The court was previously composed of professor Théodore Holo and six other members. Marcelline Gbêha-Afouda served as the vice-president.

== List of presidents of the Constitutional Court ==
Since its creation in 1993, the court has had five presidents (of which two were women): Elisabeth Ekoué Pognon from 1993 to 1998 and Conceptia Ouinsou from 1998 to 2008. There was also an interim president, Razaki Amouda Issifou, from October 2022 - June 2023.

| Term | Presidents |
|---|---|
| Since 2023 | Dorothée Sossa |
| 2018-2022 | Joseph Djogbenou |
| 2013-2018 | Théodore Holo |
| 2008-2013 | Robert Dossou |
| 2003-2008 | Conceptia Ouinsou |
| 1998-2003 | Conceptia Ouinsou |
| 1993-1998 | Élisabeth Pognon |

== Referral procedure ==

=== In cases of constitutionality ===

- A referral is opened by any citizens for laws, regulations, administrative acts and the violations of fundamental rights and public liberties.
- Before a law can be promulgated or a regulation be applied, members of the National Assembly, the President and heads of government institutions can refer a case to the court.
  - For authorization and ratification of international agreements, the President or the National Assembly can refer it to the court.
  - In cases of human rights/public liberty violations, the court is authorized to take the case and decides the outcome Ex officio
- In electoral matters
  - Before the election: Any citizen can refer a case to the court provided that there are no limitations in the electoral law.
  - After the election: Electoral complaints will be declared inadmissible before results have been proclaimed because it is premature.
    - Any complaint related to voting on election day must include evidence provided by voters and sent to the court.
    - After Proclamation of Results:
      - After the results have been announced, the type of the election determines the response of the court
      - With Legislative Elections, cases can be referred to the court by people registered on the electoral list or candidates from the constituency where the election took place within ten days of the proclamation of results by the Constitutional Court (pursuant to Article 55 of Organic Law 91-009).
        - Any complaint received after the ten day period is considered inadmissible (except for special cases).
      - In the first round of Presidential elections, any candidate can open a complaint
      - During the second round of presidential elections, only the top two candidates may open complaints.
- For a Constitutional Advisory decision: Only the President of the Republic or the President of the National Assembly may ask the court for an advisory decision on constitutionality. Thus, no private citizen may refer an advisory case to the Court.

== Decisions ==

=== Controversy on the right to strike ===
Since the creation of the court, its decisions on the right of Beninese workers to strike have been controversial. This is due to differing interpretations of Article 31 of the Constitution:

The State recognizes and guarantees the right to strike. Any worker may defend, under the conditions provided for by law, his rights and interests either individually, collectively or through trade union action. The right to strike is exercised under the conditions defined by law.

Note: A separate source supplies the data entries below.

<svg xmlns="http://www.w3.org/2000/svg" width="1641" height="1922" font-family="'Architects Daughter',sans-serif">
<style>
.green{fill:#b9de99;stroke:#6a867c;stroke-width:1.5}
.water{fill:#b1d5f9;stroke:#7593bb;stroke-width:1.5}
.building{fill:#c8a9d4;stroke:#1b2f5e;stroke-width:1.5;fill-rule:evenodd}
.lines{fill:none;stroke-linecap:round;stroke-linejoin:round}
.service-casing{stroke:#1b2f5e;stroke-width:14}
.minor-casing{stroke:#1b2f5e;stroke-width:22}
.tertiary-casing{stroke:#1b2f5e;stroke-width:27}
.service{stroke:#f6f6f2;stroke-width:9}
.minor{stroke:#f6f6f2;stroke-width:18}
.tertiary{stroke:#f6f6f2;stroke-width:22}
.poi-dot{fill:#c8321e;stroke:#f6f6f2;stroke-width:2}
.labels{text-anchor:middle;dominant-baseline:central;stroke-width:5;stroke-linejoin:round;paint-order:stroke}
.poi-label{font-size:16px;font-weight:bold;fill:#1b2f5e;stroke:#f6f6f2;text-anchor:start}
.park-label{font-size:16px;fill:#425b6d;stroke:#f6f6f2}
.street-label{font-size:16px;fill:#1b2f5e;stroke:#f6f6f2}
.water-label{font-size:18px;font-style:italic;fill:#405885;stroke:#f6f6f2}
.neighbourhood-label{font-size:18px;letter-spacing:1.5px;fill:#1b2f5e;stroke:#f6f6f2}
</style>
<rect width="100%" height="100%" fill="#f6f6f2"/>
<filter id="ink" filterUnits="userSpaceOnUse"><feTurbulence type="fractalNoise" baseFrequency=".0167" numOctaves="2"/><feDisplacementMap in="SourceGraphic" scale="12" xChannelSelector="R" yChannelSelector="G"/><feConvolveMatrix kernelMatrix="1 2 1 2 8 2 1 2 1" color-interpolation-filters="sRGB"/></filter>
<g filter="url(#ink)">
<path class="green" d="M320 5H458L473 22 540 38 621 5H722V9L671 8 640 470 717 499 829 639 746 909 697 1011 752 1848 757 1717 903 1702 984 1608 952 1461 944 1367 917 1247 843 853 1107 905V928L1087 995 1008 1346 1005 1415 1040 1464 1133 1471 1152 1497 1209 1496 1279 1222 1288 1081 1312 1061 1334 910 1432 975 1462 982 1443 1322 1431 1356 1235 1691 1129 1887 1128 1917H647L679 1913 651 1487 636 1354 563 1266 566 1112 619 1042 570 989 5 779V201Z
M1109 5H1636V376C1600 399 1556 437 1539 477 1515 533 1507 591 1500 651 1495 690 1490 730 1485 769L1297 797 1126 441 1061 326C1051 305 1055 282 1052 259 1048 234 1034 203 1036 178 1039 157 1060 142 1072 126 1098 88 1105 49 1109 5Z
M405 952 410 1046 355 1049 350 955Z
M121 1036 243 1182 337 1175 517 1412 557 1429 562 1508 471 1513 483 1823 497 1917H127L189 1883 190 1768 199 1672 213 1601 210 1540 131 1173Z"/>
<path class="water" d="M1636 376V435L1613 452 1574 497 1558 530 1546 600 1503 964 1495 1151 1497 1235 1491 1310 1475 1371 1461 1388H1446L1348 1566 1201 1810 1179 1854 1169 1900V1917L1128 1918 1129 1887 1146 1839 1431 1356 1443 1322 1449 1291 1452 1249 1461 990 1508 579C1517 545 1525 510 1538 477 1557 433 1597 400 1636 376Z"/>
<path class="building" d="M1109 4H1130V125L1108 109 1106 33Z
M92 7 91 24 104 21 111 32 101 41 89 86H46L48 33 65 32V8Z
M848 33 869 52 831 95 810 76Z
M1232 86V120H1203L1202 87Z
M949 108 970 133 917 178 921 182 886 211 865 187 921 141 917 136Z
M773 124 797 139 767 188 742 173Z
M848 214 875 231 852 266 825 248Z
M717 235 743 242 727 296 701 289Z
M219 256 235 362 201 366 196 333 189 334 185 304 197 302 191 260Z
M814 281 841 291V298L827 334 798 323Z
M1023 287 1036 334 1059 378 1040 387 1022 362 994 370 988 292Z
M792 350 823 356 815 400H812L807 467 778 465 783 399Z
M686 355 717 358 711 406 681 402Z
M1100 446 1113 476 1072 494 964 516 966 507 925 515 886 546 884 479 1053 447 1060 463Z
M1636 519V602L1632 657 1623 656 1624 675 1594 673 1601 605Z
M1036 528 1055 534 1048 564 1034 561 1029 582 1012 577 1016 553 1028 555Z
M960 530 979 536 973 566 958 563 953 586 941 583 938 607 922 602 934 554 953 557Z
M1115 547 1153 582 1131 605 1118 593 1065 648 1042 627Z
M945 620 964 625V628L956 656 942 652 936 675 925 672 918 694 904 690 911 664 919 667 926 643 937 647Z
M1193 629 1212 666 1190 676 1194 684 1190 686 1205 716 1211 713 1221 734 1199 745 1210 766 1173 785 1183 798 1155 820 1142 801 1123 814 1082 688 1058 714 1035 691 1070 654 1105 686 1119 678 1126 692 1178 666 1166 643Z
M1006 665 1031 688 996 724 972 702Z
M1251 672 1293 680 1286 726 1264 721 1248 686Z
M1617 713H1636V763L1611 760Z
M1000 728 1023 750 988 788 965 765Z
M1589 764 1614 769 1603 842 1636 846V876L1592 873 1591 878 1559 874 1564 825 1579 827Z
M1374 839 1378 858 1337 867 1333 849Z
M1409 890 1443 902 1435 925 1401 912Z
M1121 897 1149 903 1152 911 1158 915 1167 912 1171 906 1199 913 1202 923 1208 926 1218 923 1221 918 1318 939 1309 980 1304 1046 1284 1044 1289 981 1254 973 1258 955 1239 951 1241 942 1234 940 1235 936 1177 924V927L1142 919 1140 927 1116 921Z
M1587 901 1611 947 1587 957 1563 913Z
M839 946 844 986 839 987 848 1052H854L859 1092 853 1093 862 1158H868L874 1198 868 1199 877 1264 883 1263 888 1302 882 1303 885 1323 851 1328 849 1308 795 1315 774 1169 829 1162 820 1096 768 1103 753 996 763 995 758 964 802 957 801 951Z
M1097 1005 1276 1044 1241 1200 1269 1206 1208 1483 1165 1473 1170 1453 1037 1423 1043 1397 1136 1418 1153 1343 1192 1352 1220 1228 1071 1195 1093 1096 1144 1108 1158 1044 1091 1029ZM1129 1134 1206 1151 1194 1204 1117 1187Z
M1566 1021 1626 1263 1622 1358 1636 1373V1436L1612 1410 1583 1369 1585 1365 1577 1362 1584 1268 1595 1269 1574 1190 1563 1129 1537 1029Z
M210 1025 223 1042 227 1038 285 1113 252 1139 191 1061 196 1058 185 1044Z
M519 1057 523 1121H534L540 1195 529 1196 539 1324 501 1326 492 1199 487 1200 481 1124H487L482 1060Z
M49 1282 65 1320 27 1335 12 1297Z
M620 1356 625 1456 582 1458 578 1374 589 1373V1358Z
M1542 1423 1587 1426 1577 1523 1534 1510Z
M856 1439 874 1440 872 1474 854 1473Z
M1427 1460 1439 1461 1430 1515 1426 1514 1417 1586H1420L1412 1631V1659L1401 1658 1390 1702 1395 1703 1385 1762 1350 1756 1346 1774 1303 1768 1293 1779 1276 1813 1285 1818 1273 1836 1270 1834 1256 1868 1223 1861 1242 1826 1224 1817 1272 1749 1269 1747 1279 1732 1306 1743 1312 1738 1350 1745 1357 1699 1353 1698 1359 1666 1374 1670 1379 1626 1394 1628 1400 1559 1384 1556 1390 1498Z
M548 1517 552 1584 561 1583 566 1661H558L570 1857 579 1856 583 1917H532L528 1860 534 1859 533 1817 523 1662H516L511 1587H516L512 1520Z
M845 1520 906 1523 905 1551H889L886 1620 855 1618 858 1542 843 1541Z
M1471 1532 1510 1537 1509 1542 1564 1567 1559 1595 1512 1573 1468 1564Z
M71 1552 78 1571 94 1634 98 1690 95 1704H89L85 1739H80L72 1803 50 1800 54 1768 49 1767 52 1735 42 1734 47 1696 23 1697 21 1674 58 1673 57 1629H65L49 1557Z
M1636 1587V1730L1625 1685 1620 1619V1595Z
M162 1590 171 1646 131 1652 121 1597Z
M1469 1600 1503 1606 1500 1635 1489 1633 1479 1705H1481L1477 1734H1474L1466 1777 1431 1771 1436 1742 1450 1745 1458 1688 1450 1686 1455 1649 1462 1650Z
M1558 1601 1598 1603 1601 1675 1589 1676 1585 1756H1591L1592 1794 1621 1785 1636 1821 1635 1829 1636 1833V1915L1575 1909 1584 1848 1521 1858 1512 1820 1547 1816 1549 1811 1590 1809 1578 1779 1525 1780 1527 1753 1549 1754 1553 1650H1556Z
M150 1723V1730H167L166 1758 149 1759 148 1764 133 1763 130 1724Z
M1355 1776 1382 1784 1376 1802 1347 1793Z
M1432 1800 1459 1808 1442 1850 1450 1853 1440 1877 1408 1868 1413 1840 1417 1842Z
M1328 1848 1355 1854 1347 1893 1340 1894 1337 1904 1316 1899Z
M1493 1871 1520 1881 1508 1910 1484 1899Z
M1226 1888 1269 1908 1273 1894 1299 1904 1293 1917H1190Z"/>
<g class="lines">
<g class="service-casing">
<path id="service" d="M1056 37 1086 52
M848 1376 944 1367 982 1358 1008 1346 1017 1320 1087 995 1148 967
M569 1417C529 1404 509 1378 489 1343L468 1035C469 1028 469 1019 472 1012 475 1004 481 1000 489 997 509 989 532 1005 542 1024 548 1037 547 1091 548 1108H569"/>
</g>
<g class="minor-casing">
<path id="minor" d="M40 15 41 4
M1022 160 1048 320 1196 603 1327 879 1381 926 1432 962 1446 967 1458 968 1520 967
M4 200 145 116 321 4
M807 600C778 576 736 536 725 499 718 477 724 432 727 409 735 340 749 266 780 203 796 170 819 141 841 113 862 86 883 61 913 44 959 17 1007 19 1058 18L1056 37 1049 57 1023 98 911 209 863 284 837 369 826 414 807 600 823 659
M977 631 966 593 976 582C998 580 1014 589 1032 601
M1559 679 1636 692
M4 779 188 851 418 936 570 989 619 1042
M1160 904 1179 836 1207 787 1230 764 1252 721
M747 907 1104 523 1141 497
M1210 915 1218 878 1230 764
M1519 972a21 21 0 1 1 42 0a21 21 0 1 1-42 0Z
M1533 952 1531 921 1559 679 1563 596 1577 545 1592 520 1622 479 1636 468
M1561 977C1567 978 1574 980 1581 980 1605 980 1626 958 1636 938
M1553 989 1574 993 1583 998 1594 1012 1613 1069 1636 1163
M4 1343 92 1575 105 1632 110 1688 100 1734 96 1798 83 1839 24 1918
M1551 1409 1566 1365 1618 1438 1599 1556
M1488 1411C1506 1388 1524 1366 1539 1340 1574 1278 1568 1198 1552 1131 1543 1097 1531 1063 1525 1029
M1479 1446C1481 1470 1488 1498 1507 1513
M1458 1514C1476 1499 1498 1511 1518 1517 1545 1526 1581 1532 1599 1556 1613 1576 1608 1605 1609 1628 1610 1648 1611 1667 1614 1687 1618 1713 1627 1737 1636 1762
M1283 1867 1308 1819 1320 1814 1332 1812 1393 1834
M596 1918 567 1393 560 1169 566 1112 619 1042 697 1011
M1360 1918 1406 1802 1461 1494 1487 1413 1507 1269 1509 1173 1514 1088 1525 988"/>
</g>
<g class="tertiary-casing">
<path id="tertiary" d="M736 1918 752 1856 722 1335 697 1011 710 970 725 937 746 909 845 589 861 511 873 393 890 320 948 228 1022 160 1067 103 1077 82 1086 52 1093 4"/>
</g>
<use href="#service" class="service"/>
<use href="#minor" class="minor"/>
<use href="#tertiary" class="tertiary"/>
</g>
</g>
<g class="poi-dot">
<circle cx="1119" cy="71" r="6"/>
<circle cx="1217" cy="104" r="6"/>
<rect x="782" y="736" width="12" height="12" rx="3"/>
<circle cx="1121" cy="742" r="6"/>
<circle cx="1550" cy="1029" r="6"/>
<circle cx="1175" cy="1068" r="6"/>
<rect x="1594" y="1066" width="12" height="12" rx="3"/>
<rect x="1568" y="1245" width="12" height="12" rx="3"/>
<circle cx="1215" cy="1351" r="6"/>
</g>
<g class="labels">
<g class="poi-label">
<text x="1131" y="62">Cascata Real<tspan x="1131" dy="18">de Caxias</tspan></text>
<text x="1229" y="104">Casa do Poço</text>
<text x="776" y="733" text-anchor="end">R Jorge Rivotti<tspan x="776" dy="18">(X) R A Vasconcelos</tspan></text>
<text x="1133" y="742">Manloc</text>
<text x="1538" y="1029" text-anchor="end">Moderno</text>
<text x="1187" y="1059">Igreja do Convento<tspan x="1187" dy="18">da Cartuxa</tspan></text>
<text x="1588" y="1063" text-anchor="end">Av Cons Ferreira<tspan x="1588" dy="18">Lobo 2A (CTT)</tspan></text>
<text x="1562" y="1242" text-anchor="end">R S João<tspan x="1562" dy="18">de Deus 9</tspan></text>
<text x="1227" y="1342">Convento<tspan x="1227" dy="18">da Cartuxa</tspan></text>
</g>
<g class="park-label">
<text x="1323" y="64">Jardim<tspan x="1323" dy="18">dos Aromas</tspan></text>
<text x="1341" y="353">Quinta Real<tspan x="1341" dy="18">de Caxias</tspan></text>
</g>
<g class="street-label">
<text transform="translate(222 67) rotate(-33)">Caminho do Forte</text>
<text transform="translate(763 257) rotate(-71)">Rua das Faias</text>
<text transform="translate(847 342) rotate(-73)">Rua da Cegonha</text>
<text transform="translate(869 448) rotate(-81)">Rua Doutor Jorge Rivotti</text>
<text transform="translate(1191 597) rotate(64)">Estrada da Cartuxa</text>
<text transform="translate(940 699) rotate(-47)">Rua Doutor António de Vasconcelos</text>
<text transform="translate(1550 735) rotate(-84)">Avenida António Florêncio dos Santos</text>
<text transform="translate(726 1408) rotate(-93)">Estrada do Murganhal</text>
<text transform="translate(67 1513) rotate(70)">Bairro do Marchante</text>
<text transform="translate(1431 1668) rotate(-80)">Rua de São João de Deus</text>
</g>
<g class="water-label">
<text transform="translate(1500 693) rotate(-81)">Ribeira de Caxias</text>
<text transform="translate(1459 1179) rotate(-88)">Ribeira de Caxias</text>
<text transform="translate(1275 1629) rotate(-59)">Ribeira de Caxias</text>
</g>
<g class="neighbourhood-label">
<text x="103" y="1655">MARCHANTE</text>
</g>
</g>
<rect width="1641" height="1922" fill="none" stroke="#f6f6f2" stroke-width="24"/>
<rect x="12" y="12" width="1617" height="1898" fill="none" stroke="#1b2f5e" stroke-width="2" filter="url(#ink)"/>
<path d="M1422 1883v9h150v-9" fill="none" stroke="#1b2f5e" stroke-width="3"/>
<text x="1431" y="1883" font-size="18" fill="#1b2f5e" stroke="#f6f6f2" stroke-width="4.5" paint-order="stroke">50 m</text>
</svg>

According to a decision by then Chief Justice Conceptia Ouinsou, any law that forbids strikes is unconstitutional. The court under Chief Justice Théodore Holo ruled similarly in a January 2018 decision. However, the court under Robert Dossou and Joseph Djogbenou have rendered decisions in favor of forbidding strikes from certain categories of workers.

=== Dangnivo Affair ===
The court was also referred a case by defendants in the Dangnivo Affair, following a long pre-trial detention. The court determined on January 23, 2020, that the length of pretrial detention without a lower court ruling of guilt constituted a violation of the defendants rights to a speedy trial.